A nameless road continues on for thousands of miles under thousands of different skies, wending its way through thousands of different landscapes. Along either side anonymous towns and cities flow by with regularity, like scenes in a photography album sorted by a methodical traveler.

It would take a very observant eye to detect, behind the low-key facade of Hiroshi Ono's sequential photography, the thousands of sorrowful memories that are a hidden but inherent part of each scene. "Line on the Earth," Ono's photo exhibition now showing at Shinjuku's Konica Plaza, is a silent memorial to the recurrent evils that plague our planet and its inhabitants: wars, dictatorships, massacres, assassinations, natural disasters and so on.

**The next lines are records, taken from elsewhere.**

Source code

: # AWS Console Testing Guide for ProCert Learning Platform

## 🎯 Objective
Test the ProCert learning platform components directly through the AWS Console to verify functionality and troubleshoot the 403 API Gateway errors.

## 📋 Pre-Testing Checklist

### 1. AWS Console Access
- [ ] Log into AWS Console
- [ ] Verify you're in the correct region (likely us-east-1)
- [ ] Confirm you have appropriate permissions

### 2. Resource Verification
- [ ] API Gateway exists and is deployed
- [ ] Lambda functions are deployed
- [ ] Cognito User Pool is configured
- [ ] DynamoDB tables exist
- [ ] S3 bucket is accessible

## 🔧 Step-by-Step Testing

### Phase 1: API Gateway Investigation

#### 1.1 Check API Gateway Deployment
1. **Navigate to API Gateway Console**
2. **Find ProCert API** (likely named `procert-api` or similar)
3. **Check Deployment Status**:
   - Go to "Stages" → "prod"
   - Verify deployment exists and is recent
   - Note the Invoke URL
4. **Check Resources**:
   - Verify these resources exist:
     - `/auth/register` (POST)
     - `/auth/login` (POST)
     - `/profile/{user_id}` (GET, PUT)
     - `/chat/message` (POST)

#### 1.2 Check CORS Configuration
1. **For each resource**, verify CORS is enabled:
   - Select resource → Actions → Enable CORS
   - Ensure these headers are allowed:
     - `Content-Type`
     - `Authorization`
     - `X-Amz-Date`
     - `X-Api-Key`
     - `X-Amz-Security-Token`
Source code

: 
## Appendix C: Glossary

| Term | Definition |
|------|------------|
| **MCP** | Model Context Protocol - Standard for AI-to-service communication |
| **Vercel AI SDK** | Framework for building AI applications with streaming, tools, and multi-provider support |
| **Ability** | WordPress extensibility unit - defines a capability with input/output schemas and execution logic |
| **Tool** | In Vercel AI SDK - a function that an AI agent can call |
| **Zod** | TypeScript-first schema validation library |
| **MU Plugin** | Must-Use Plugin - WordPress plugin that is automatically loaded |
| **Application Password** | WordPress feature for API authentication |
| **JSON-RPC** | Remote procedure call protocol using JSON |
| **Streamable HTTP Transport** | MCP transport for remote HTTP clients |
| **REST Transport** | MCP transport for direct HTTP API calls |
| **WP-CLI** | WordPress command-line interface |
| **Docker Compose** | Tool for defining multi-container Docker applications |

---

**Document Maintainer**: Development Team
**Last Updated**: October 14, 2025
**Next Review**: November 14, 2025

Contrary to what one might expect, it wasn't fervent anti-war feelings that inspired the young photographer to journey through troubled lands on five continents, recording what he saw along the way. After he won the Konica Photography Prize for promising young photographers last year, and a 5 million yen bonus prize to carry out his project, Ono left Japan and traveled through nearly 50 countries in a little over 12 months. Visiting places where war or natural calamities had left deep scars on the inhabitants, such as Azerbaijan, Armenia, Bosnia, Cambodia, Kosovo, Israel, Liberia, El Salvador, Haiti and, in Japan, Hiroshima and Okinawa, he took about 8,000 shots, 49 of which are on show at Konica Plaza.